The WHO has called for preparedness in order to strengthen rapid emergency response in the case of a new Ebola epidemic. While vaccines are being developed and national emergency response plans created, how can the social sciences best contribute and be ready to act rapidly and effectively when faced with a new crisis? What strategies should be engaged to develop useful, up-to-date, and relevant work in spite of institutional and linguistic divisions? And how can this be done with the funding limitations that are the reality of post-epidemic periods? Answering these questions during a time of calm, rather than waiting for a time of crisis, incites reflection on what it means for the social sciences to be prepared. Preparing a response means, at the very least, making in-depth knowledge about the social, economic, political, and cultural worlds of affected populations accessible. It also means developing in-depth research on the structural factors that affect response to epidemics, such as the significance of funeral rituals or the status of health professionals in health systems, to provide background knowledge for studies focused on the outbreak. While social scientists have primarily been called upon to contribute to national and regional epidemic work, research is needed to address global health policy as well. Social science preparedness also means developing theoretical frameworks beyond empirical studies, such as those that consider the social and ideological effects of an epidemic as the result of tensions between local and global dynamics. The rapid methodologies promoted by global health agencies must be critically addressed and discussed in order to achieve scientific validity informed by the in-depth knowledge acquired through comprehensive anthropological research. Preparedness for emergency studies should also include discussing the advantages and disadvantages of preparing mock-up research protocols, literature reviews, methodological guidelines, or focused policy briefs in advance of an epidemic.

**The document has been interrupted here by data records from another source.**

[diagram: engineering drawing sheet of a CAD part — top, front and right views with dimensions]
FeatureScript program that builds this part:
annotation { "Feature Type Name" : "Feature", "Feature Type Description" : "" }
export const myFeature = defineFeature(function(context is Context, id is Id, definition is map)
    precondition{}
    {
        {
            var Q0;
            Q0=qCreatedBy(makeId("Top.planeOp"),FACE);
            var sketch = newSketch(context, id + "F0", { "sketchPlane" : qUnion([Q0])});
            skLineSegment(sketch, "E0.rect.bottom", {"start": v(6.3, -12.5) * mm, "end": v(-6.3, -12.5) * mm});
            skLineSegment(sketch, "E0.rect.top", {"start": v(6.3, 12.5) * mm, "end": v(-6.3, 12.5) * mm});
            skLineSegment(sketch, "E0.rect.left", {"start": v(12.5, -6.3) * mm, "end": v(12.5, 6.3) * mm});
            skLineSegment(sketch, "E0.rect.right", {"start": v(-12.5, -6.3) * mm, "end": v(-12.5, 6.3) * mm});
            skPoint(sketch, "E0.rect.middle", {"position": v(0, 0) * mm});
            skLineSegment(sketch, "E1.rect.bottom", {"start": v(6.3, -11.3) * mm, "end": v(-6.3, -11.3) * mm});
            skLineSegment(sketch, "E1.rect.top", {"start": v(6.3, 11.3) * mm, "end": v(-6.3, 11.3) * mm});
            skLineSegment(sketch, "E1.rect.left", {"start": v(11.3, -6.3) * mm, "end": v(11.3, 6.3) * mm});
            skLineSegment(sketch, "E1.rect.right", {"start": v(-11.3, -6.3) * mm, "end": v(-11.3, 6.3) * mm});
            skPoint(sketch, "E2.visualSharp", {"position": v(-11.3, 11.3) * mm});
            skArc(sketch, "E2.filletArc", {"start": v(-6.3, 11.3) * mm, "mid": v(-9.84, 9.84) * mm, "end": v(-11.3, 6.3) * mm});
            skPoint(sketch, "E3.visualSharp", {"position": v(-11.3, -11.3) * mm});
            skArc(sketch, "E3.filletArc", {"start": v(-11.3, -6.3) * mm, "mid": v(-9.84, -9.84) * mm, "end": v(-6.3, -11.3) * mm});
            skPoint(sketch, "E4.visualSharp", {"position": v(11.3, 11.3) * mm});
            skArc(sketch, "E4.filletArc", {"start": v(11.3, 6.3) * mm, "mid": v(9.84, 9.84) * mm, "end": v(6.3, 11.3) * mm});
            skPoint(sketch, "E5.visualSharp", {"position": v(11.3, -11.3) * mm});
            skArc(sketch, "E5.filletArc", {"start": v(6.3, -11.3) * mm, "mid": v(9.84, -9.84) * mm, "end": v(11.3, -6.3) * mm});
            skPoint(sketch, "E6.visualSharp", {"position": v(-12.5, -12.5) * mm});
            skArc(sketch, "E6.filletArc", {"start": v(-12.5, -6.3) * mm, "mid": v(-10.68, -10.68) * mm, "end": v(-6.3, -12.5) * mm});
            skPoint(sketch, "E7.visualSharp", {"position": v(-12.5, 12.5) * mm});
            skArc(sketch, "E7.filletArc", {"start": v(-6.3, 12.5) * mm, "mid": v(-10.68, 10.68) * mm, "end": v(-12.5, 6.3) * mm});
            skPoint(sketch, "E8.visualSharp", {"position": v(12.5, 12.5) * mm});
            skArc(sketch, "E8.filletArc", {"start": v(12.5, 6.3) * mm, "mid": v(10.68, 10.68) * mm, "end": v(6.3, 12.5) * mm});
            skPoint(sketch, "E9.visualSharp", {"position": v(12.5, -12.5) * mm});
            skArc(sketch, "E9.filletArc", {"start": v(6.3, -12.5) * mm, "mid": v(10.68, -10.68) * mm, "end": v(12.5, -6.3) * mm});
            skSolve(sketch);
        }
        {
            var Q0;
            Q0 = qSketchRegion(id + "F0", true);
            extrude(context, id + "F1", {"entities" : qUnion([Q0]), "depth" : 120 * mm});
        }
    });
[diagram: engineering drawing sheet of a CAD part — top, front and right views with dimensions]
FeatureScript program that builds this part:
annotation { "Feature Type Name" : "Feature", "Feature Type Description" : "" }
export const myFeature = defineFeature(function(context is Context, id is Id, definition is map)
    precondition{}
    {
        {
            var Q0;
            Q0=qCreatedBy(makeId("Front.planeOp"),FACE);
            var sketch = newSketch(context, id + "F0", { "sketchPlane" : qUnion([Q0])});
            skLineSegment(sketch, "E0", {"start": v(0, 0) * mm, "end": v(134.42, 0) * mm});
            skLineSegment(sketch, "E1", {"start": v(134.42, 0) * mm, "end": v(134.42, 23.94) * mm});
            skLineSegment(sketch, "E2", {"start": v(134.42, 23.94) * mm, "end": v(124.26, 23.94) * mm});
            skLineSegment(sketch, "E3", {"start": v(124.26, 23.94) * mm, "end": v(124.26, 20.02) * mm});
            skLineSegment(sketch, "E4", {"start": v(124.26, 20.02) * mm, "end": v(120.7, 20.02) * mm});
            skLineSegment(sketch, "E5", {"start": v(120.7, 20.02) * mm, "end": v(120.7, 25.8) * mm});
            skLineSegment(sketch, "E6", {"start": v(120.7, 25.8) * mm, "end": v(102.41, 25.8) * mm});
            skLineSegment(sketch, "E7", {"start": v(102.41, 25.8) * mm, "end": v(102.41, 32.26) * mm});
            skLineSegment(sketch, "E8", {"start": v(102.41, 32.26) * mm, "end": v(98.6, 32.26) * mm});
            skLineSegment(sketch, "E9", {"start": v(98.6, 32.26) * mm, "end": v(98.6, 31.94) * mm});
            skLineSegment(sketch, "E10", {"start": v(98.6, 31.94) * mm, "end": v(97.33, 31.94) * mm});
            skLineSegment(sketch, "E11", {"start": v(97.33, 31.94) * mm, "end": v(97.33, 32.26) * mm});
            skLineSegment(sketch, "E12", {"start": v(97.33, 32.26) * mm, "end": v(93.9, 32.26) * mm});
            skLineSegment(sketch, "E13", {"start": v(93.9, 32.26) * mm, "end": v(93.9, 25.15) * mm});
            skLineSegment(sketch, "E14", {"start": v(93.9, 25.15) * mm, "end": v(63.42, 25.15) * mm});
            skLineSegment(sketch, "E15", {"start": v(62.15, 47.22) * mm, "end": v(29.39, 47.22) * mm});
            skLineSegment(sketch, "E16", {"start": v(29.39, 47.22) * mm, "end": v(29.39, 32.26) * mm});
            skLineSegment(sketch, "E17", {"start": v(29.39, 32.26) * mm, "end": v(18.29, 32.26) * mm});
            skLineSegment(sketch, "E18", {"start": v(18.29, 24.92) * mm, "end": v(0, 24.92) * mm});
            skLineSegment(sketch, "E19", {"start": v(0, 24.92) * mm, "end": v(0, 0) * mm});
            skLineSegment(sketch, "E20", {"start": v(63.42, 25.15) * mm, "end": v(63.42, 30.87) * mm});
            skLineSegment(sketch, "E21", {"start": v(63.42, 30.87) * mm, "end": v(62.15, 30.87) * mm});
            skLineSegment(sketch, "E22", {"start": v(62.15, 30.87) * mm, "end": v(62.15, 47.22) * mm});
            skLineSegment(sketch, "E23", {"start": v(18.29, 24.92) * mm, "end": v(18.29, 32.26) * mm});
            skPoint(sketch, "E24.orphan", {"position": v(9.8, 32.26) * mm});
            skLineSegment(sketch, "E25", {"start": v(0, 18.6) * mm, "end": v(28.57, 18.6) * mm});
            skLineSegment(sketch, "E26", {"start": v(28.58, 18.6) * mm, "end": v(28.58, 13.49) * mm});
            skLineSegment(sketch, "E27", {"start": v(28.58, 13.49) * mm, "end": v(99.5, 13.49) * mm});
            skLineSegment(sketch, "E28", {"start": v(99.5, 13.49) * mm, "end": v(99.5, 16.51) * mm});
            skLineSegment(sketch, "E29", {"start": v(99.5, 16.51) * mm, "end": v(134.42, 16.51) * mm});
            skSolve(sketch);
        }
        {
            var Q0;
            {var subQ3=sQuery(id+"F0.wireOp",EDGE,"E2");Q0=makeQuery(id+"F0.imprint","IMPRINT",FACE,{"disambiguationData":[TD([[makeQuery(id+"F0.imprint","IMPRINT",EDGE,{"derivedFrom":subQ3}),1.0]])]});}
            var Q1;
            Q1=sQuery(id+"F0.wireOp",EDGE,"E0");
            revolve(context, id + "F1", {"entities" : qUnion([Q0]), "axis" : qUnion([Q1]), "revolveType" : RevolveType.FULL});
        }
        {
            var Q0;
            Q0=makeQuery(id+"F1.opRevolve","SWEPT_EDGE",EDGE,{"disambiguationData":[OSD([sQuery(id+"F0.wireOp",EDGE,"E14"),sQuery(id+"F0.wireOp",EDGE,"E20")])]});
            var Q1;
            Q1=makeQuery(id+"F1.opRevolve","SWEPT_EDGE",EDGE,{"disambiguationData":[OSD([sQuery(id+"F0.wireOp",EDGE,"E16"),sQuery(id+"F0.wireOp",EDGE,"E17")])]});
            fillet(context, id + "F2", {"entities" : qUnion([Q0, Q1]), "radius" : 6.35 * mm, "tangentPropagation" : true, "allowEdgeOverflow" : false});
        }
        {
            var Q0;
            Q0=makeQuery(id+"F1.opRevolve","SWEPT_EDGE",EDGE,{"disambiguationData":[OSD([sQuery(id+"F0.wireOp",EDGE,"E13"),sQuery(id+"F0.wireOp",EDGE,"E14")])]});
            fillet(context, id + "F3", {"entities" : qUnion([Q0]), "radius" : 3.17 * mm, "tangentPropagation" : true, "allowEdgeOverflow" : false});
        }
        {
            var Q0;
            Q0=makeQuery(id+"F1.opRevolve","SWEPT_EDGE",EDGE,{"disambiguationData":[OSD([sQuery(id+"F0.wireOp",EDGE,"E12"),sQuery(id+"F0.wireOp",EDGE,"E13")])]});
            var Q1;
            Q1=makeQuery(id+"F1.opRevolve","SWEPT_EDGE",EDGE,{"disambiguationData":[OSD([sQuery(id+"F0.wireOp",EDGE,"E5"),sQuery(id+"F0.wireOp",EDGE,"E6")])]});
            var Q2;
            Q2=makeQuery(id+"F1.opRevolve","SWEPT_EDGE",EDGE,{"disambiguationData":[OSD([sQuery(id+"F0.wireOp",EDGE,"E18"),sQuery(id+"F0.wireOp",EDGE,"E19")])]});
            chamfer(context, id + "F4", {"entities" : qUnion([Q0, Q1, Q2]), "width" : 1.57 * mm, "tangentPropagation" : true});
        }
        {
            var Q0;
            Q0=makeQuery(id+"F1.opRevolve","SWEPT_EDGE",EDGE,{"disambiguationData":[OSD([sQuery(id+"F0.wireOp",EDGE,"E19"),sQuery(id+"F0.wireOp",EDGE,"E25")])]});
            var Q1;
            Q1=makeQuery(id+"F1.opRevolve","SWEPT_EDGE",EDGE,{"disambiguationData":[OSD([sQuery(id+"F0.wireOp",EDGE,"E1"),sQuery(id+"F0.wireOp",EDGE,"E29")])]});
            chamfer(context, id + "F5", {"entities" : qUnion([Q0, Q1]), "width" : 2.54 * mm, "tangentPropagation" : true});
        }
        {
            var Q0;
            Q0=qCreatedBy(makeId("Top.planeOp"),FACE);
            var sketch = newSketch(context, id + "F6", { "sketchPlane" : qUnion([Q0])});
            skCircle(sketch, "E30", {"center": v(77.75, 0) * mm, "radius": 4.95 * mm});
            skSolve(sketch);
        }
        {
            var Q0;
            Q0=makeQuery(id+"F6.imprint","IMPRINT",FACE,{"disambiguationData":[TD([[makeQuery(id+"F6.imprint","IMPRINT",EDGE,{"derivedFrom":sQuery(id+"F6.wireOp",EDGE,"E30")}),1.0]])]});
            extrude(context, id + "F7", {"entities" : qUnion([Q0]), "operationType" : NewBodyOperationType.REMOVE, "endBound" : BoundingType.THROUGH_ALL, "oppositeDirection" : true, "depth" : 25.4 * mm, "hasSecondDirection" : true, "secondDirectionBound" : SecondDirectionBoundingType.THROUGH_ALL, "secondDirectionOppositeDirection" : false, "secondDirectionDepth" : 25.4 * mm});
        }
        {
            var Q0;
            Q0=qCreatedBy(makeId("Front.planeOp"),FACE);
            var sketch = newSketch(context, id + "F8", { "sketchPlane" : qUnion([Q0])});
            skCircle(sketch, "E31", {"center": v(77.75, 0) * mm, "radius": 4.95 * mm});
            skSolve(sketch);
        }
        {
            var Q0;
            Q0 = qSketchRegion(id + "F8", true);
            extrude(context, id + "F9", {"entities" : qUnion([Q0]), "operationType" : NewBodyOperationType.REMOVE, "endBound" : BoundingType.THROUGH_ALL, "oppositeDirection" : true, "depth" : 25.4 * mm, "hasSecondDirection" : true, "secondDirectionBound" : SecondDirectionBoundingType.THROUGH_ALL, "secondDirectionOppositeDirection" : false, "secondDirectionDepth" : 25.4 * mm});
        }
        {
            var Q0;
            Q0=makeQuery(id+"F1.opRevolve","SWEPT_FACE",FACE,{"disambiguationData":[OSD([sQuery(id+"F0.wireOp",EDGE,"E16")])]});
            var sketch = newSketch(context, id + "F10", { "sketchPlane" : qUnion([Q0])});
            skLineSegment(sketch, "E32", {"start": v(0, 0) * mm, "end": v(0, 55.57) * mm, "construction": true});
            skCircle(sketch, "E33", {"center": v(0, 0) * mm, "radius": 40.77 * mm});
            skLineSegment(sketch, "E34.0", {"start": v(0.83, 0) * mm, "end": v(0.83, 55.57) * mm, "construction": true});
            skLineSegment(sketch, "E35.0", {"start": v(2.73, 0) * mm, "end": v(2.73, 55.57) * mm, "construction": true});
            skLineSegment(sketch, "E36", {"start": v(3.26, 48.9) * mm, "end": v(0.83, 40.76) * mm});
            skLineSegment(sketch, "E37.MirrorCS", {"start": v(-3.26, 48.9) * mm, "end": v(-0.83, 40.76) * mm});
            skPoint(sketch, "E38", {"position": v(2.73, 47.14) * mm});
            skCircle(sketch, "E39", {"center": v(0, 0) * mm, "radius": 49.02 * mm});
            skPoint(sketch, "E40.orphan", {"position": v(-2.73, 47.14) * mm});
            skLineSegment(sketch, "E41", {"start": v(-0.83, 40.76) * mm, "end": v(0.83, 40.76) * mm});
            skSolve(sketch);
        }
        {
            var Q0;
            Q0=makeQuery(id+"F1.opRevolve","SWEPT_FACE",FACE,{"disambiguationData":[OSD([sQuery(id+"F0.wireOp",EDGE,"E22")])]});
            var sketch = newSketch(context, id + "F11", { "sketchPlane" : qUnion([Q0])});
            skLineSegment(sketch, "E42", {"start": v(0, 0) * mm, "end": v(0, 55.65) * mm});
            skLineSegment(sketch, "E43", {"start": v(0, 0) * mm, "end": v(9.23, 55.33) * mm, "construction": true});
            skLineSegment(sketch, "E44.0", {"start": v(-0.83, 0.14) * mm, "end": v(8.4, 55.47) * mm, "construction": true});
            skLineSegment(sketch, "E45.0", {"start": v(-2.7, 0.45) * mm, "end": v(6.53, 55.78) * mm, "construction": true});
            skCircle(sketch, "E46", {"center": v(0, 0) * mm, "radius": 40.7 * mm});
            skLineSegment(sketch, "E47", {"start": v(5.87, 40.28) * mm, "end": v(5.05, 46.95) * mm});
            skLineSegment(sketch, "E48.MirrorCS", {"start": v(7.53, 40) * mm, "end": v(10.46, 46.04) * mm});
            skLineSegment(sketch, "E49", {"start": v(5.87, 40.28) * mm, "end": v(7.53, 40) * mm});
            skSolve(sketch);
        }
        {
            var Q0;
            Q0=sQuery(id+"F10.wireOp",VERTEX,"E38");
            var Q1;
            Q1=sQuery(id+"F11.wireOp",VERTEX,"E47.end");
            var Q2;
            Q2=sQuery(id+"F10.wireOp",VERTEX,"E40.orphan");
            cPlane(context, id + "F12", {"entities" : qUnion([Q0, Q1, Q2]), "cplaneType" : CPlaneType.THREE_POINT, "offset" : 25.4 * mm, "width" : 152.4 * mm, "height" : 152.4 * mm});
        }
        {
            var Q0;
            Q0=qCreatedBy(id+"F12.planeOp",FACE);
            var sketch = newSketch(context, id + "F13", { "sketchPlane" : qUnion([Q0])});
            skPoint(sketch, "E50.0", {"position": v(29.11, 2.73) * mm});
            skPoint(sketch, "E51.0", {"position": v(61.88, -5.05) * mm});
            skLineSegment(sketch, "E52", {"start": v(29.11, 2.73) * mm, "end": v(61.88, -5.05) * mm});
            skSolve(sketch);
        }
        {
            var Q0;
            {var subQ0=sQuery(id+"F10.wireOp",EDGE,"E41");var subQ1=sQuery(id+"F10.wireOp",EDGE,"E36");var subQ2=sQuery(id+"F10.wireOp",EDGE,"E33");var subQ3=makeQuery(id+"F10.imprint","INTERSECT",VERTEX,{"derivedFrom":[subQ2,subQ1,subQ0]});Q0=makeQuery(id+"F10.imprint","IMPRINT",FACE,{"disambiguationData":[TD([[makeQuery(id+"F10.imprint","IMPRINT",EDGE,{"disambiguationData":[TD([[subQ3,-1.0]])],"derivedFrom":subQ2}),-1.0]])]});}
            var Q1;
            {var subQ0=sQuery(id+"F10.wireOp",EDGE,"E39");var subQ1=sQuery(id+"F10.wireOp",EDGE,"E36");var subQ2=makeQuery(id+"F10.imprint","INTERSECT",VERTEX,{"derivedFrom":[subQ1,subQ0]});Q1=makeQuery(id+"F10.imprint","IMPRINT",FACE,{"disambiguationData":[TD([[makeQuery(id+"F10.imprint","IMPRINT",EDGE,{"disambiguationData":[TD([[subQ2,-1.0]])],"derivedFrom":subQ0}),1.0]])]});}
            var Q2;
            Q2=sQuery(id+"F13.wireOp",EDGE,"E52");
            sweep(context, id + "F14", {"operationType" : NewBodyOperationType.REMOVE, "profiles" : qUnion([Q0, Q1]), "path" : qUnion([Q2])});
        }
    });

On an organizational level, preparedness can mean keeping tabs on existing experts and expertise and establishing connections that allow the right person with the right skills to be mobilized at the right moment. Platforms such as the Réseau Ouest Africain Anthropologie des Epidémies Emergentes and the Social Science in Humanitarian Action Platform stand to help collate this information. Preparedness also involves identifying what types of expertise still need to be developed. For instance, should health professionals or epidemiologists receive social science training? Or should social scientists be trained in applied response to infectious disease? Should such training focus on emergency outbreaks or should they also concern epidemics that have become pandemics, such as HIV/AIDS or tuberculosis, in order to produce true social science experts in infectious outbreaks and public health response?

As these questions about preparedness are examined in relation to past experience with Ebola, they have has also been renewed over the last two years in light of other emerging epidemics. On October 20, 2017, an outbreak of Marburg virus disease was declared at the Uganda-Kenya border, and anthropological expertise has already shaped the response. With the involvement of anthropologists in response to different epidemics in diverse contexts, standard practices will continue to be refined. To translate individual experience into collective knowledge, support and engagement are needed at three levels: sharing of anthropological knowledge between scholars, including translation for public health specialists; transmission of that knowledge to junior scientists; and ongoing work to develop relevant methodology and theory. Anthropologists currently working in Madagascar, Uganda, and Kenya should be able to count on the support of their professional networks to contribute more effectively to ending epidemics, while retaining a critical stance toward the involvement of anthropology in emergency response.

Note

This post grew out of the workshop “Populations Facing Ebola,” which was organized by the Institut de Recherche et Développement and the West African Network for the Anthropology of Emerging Epidemics and held in Montpellier, France on September 21, 2017.